The Japan-China Economic Association is preparing to send a delegation of business leaders to China for the first time in more than four years.
Sources tell NHK the delegation hopes to visit Beijing from January 23 to 26 next year.
The group would include the association's leader Shindo Kosei, and Tokura Masakazu, chairman of the Japan Business Federation, known as "Keidanren."
The sources say the delegation hopes to hold talks with the Chinese leadership and senior government officials overseeing the economy.
The association had sent a delegation to China almost every year since 1975, but visits were suspended with the onset of the coronavirus pandemic.
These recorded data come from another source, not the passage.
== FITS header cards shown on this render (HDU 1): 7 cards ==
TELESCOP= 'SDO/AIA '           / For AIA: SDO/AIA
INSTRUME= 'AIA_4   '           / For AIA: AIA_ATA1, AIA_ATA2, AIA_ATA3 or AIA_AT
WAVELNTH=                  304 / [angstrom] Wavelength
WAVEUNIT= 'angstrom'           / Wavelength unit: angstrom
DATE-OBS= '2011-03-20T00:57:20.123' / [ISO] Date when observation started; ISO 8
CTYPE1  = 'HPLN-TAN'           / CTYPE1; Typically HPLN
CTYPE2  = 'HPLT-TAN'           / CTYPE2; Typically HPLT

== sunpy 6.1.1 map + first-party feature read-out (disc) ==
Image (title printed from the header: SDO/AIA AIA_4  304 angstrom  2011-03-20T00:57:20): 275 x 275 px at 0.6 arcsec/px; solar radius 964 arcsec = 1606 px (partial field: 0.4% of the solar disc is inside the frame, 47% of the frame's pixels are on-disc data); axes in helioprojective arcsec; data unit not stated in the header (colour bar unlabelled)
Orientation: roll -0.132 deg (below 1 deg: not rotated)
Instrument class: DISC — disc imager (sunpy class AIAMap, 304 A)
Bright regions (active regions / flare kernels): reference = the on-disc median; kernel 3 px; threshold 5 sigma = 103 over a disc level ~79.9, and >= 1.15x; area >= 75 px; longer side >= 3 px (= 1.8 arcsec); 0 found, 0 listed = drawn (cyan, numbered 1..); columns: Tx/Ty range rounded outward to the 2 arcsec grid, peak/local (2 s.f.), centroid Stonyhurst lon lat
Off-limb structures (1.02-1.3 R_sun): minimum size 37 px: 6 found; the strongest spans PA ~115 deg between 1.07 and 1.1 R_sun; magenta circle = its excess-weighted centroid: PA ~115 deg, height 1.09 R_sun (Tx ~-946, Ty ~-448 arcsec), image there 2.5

Their last visit was in autumn 2019.
The association is expected to face difficulties in arranging their next visit amid chilly bilateral relations.
Contentious issues include China's sharp reaction to Japan's release into the sea of treated and diluted water from the damaged Fukushima Daiichi nuclear power plant.
The plant suffered a triple meltdown in the 2011 earthquake and tsunami. Water used to cool molten reactor fuel has been mixing with rain and groundwater.
The accumulated water is treated to remove most radioactive substances, but still contains tritium.
Before releasing the treated water into the sea, the plant's operator dilutes it to reduce tritium levels to about one-seventh of the World Health Organization's standards for drinking water.